Police officers are to be better trained to help drug users as part of plans to cut the number of substance-related deaths.
Officers are often the first personnel to respond to vulnerable people in crisis situations.
A new strategy being launched in the Greater Glasgow police division will see officers better skilled in directing people to other agencies that can offer help.
Police Scotland says the drive supports the Scottish Government approach to tackling drug-related deaths as a public health issue.
The plan comes as the UK and Scottish governments prepare to host separate drugs summits in Glasgow this week.
Superintendent Gary I’Anson said: “The strategy is about improving our understanding of drug addiction and how we can play our part in the wider public health approach to tackling drug-related deaths.
“Police officers are often the first responders to incidents so our approach and understanding of drug deaths and drug crime can be crucial.”

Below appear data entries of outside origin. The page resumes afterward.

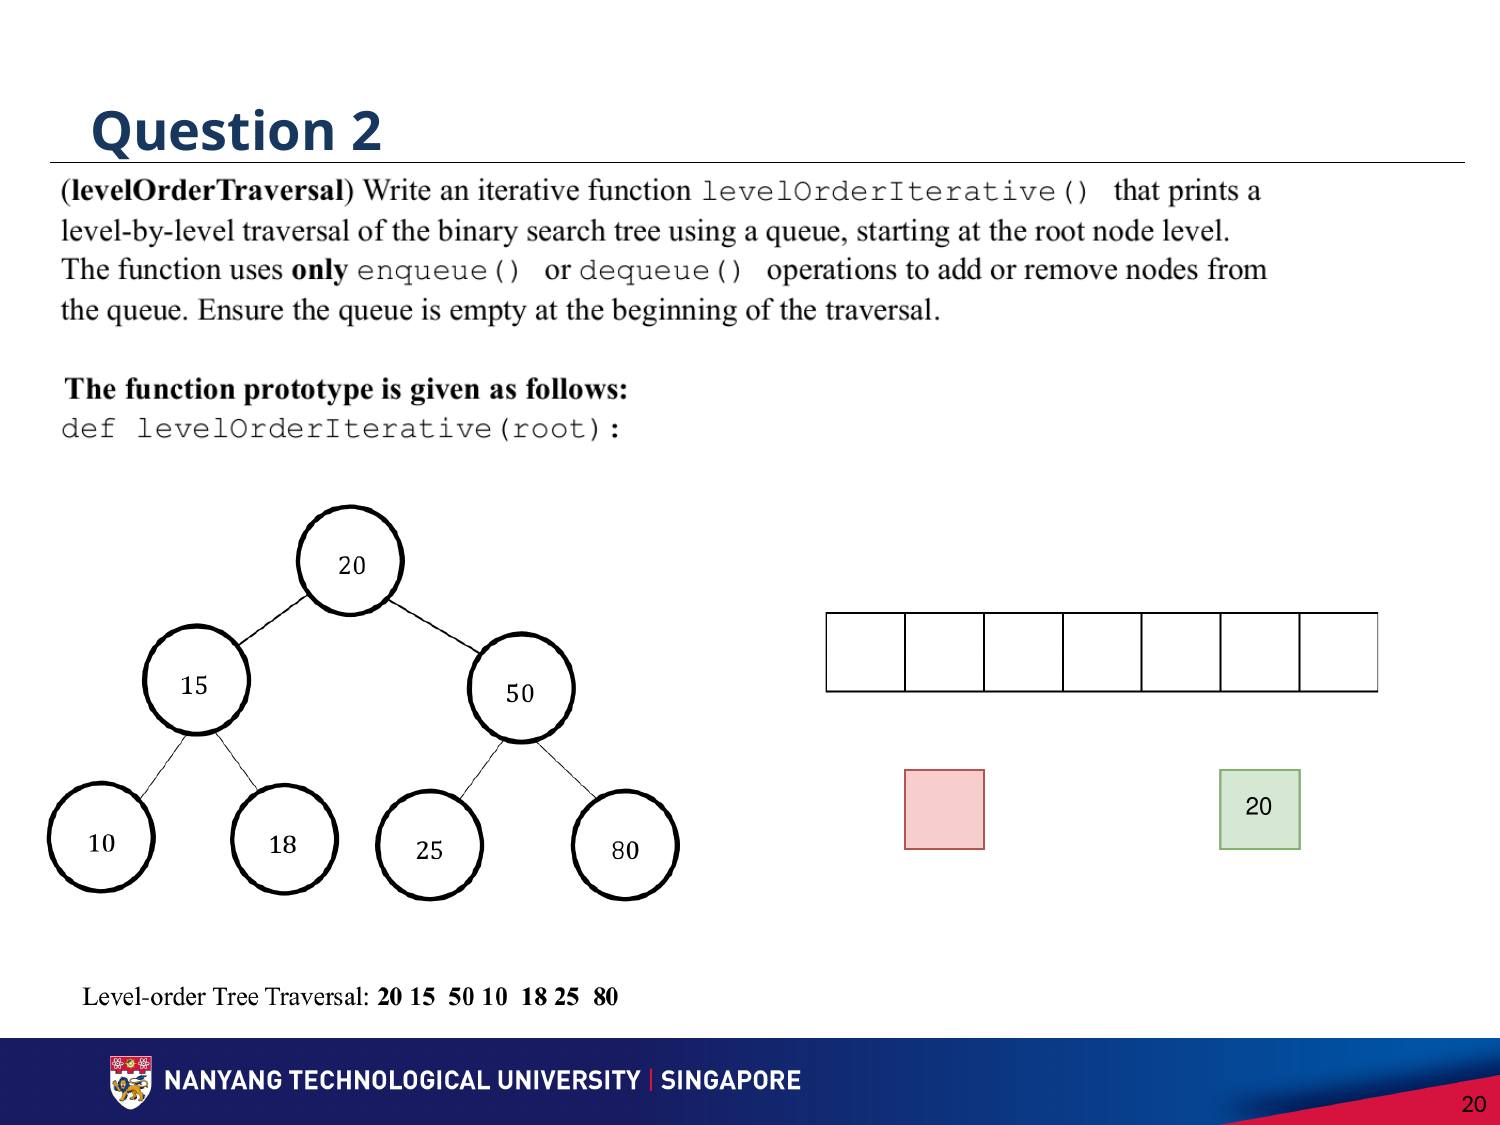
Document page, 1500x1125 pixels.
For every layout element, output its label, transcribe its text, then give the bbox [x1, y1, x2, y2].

picture [32, 465, 689, 1017]
picture [825, 612, 1379, 870]
title Question 2 [75, 35, 1425, 223]
picture [0, 1038, 1500, 1125]
picture [50, 169, 1274, 449]
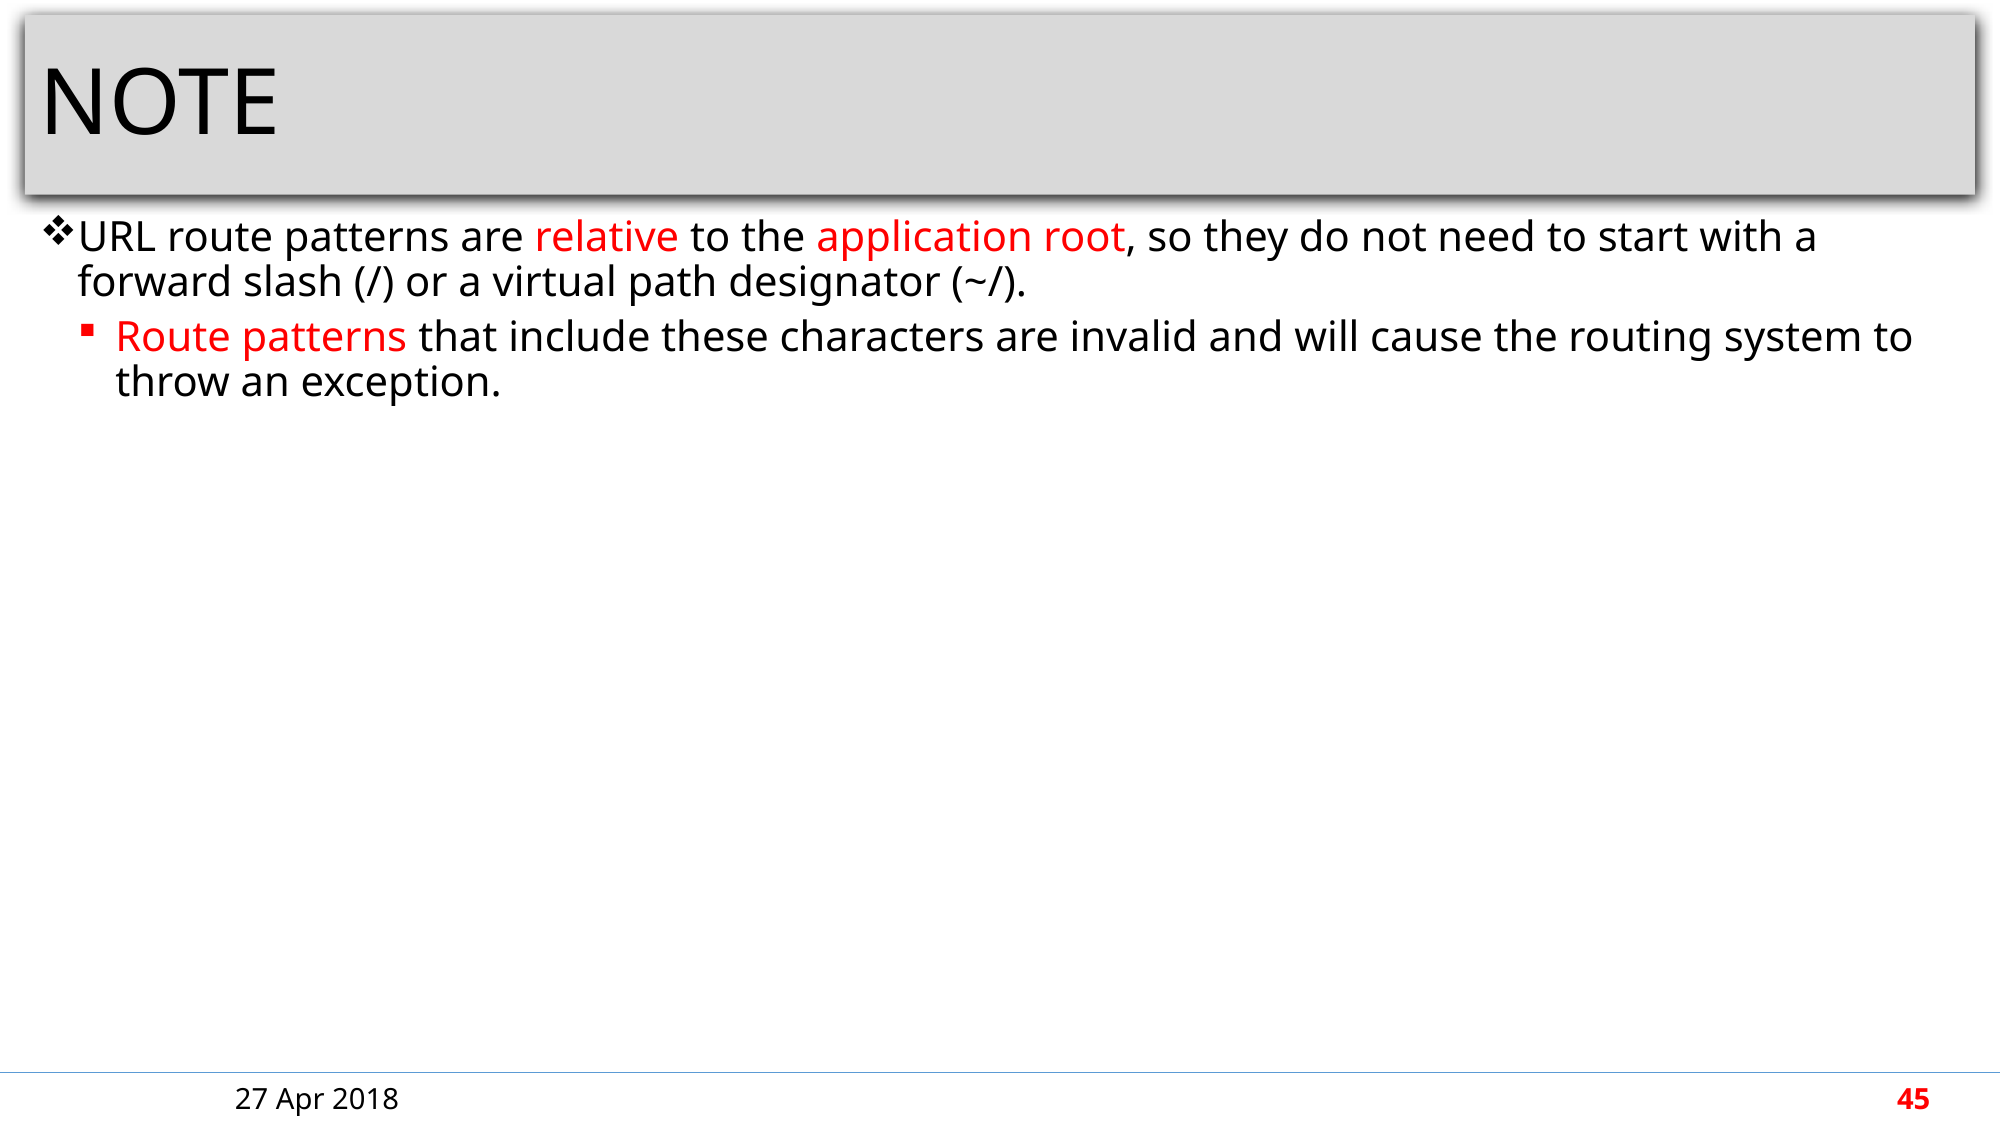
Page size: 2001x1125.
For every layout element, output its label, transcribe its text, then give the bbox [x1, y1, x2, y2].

list URL route patterns are relative to the application root, so they do not need to start with a forward slash (/) or a virtual path designator (~/). Route patterns that include these characters are invalid and will cause the routing system to throw an exception. [24, 208, 1975, 1063]
title NOTE [24, 14, 1975, 195]
slide_number 45 [1495, 1072, 1946, 1115]
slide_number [220, 1072, 671, 1115]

NHS Greater Glasgow and Clyde area topped a table of drug-related deaths, according to National Records of Scotland figures released last year.
The 12-month plan will include raising awareness of referral options available to officers who come into contact with vulnerable people.
Officers will also be subject to internal training and briefings to improve their understanding of people living with addiction.
Further proposals which will be looked at include improving referrals within custody and training for campus officers working in secondary schools.
Superintendent I’Anson added: “There is no quick solution to reducing drug-related deaths.
“We look forward to implementing and reviewing this strategy over the next 12 months not only to help those with addiction, but to improve our communities.”
The government summits are due to take place at the Scottish Event Campus in Glasgow – on Wednesday and Thursday respectively.
The Scottish Government has repeatedly appealed to the UK Government for the devolution of drug powers to Holyrood, in a bid to better tackle the problem, however Westminster has refused their requests.